At the direction of President Donald Trump, the office of the U.S. Trade Representative invited public testimony prior to levying the latest round, setting a June 10 deadline for submissions.
The actual amount of the tariff has not been determined, only a range of 10-25%. All teas from China including flowering teas, concentrates, soluble tea, extracts, tea juice, and mate are named on the Harmonized Tariff Schedule (HTS). As the No. 2 tea supplier and the most important source of green tea, increasing the price of Chinese tea will be significant, but taxes on $30 billion in clothing; electrical equipment valued at $50 billion and $185 billion in computers and electronics will ultimately cost Americans a lot more in taxes.

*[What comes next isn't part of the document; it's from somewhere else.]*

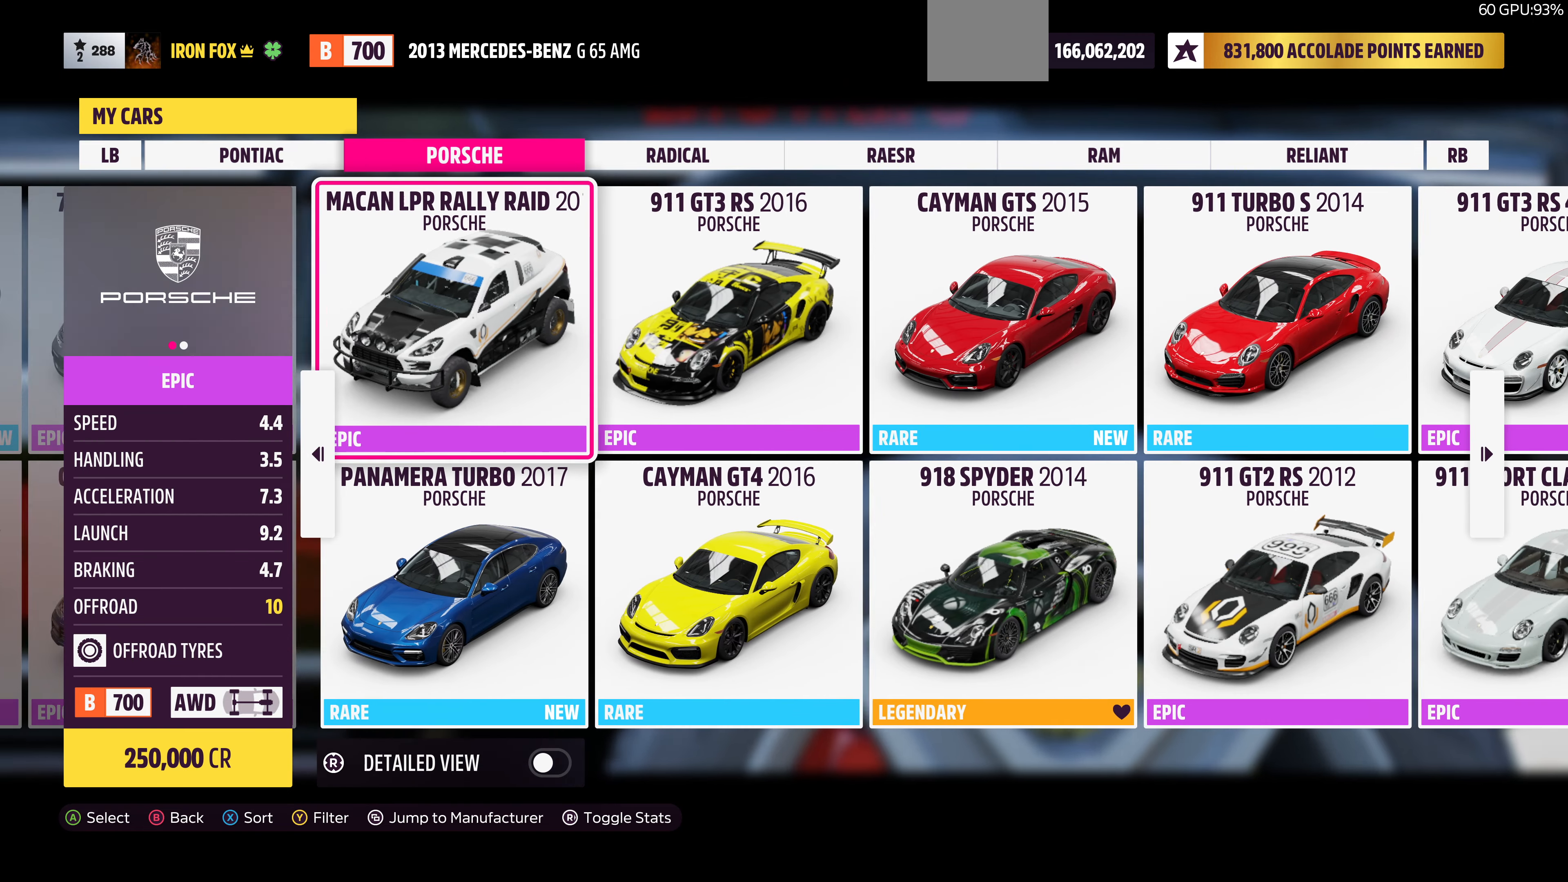
{"buttons": [], "left_stick": "center", "right_stick": "center", "events": []}
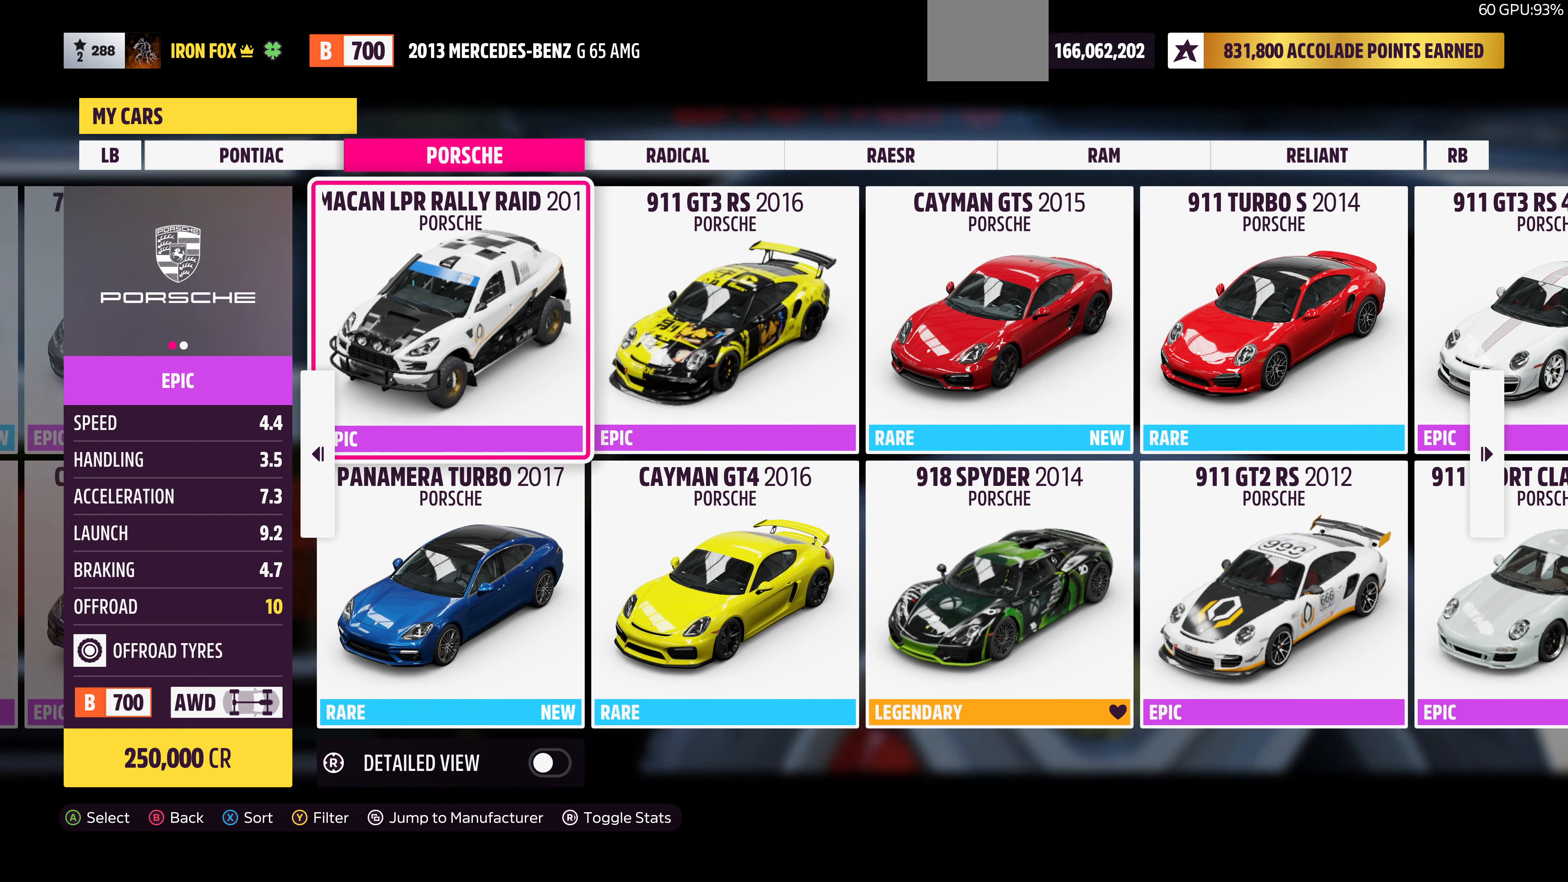
{"buttons": [], "left_stick": "center", "right_stick": "center", "events": []}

Shoe executives predict canvas sneakers will increase by $15 and running shoes and boots by $50.
As the June 17 public hearings near, tea industry and trade association leaders are making their case in writing and hoping for an opportunity to voice their concerns. The intent is to exempt tea, or at least minimize the import tax. If that fails, tariffs could be enforced as soon as June 24.
In the meantime, tea importers and blenders are speeding up shipments, stockpiling tea, substituting other origins (Japan, Indonesia and Vietnam, even India) for Chinese green tea and cautioning clients to brace for price increases and a difficult period of transition.